A tasty Tex-Mex style bowl that the whole family will love. Fragrant rice adds a ton of flavour to the base of this dish, and you’ll love this marinade for the diced chicken. Quick and easy, who could resist!?
1 packet
basmati rice
1 sachet
Chicken-Style Stock Powder
2 clove
garlic
1
cucumber
1
tomato
1 bag
baby spinach leaves
1 packet
Diced Chicken
½ packet
tomato paste
1 packet
garlic aioli
(Contains: Eggs, Soy; )
1 sachet
Tex-Mex spice blend
olive oil
1 drizzle
white wine vinegar
20 g
butter
(Contains: Milk; )
¼ cup
water

• Boil the kettle. • Half-fill a medium saucepan with boiling water. Add basmati rice and a pinch of salt and cook, uncovered, over a high heat until tender, 12 minutes. • Drain rice and return to saucepan. Add chicken-style stock powder and stir to combine. Set aside.

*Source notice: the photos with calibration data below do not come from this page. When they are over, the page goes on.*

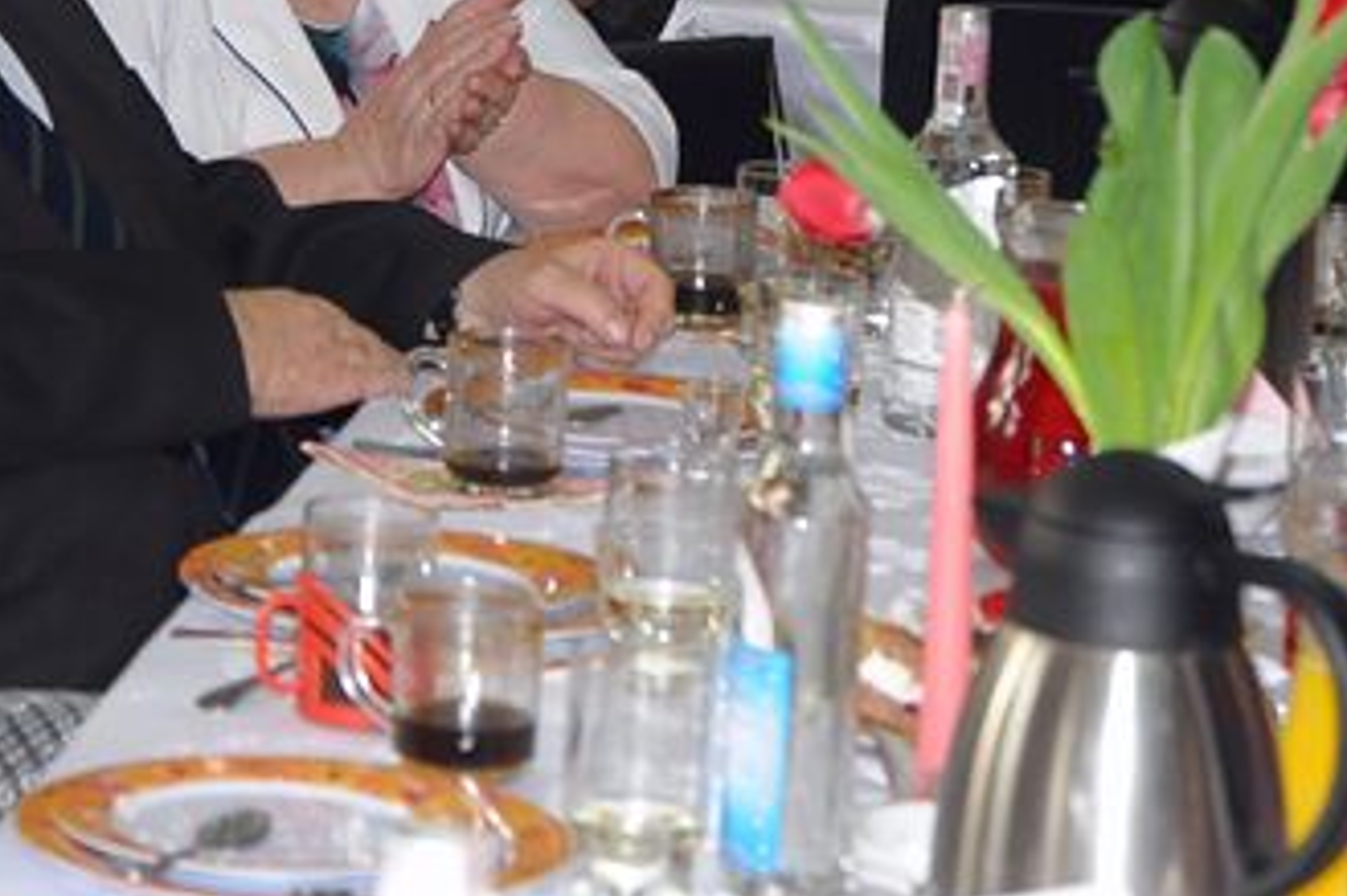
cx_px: 123
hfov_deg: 13.1
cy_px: -68
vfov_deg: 8.8
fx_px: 5796
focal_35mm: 155
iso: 500
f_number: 4.2
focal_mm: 40
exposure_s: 1/60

• Meanwhile, finely chop garlic. Roughly chop the cucumber, tomato and baby spinach leaves. • In a large bowl, combine cucumber, tomato, baby spinach and a drizzle of white wine vinegar and olive oil. Season to taste. Set aside.

• In a large frying pan, heat a drizzle of olive oil over a high heat. • When oil is hot, cook diced chicken, tossing occasionally, until browned and cooked through, 4-5 minutes. • Reduce heat to medium, then add Tex-Mex spice blend, tomato paste (see ingredients), the butter and garlic and cook, stirring, until fragrant, 1 minute. • Add the water and simmer until slightly reduced, 1-2 minutes. Season.

• Divide the rice between bowls. • Top with Tex-Mex chicken and tomato salsa. • Spoon over garlic aioli to serve.